Most characters in the stories are like Mrs Pritchard. They require shock therapy to escape their state of fragmentation. They are such sinners , they are such a long way from the recognition of their human condition that a shock is the necessary  vector of grace. Mrs May is gored by a bull, the grandmother is shot, but it is not violence for violence’s sake . As O’Connor put it “to the hard of hearing you shout and to the blind you draw large startling figure”. It is part of the re-unification process.

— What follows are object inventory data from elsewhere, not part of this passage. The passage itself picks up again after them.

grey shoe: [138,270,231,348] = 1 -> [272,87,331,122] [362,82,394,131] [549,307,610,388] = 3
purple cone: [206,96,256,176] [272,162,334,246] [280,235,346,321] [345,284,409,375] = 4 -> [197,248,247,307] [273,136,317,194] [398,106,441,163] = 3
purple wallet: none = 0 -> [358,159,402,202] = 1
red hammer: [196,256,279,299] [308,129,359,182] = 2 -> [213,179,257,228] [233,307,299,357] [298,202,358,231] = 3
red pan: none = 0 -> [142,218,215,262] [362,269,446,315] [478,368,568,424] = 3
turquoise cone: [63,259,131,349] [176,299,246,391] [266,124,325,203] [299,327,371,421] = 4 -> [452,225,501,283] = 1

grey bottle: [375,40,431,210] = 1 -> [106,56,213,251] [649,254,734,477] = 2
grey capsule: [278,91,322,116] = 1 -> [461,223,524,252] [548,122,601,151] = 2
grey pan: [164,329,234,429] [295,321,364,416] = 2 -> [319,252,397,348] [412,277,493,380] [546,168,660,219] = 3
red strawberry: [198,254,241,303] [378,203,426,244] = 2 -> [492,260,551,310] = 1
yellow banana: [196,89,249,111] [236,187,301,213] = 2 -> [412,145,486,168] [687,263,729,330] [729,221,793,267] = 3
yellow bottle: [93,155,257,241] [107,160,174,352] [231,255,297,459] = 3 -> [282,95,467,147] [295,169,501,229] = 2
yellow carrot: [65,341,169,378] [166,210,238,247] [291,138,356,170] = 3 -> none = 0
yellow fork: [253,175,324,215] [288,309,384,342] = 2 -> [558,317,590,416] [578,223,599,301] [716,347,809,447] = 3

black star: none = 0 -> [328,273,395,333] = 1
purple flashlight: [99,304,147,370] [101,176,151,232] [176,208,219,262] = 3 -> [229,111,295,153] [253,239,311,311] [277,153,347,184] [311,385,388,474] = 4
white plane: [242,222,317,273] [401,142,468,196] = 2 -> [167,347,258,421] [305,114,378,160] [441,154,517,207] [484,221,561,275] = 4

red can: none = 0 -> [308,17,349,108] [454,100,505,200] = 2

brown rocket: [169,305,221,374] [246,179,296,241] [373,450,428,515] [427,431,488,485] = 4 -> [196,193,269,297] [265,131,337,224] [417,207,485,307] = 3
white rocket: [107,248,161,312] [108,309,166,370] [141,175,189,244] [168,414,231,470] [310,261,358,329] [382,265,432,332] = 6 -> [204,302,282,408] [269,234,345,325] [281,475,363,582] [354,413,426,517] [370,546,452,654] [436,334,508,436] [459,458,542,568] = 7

Yet all the characters do not accept to be reunited, to lose their fragmentary state. Grace is a gift that can be accepted or refused, as exemplified by the grand father in A view of the woods who murders his grand daughter. By hitting  her head on a rock , he refuses the means of salvation she represented. Shiftlet in the life you save may be your own also rejects reunification. . He abandons Lucynell, his “angel of gawd” and flees to Mobile, not to be , literaly, united.

 

In Flannery O’Connor’s Complete Stories fragmentation is much more than a narrative device. It is not a mere symbol to reflect the characters’ estrangement from god or from their part of humanity. It is mostly the sign of a world shattered, threatened with destruction by the arch evils that are individualism and the loss of religion. As a catholic writer O’Connor thought she was endowed with a mission, to point the means of reverting to a state of re-union by submitting to god’s grace. Her stories aim at delivering a message to the reader, the importance of religion with its rites and dogma at the core of human lives as a safeguard agaisnt fragmentation. Yet her readers  might be like the young writer in The enduring chill who dismisses the dogma “don’t smoke “ and “don’t drink milk” as empty nonsense, rules to be overuled. Yet, had he not questioned them his life would not have fallen apart.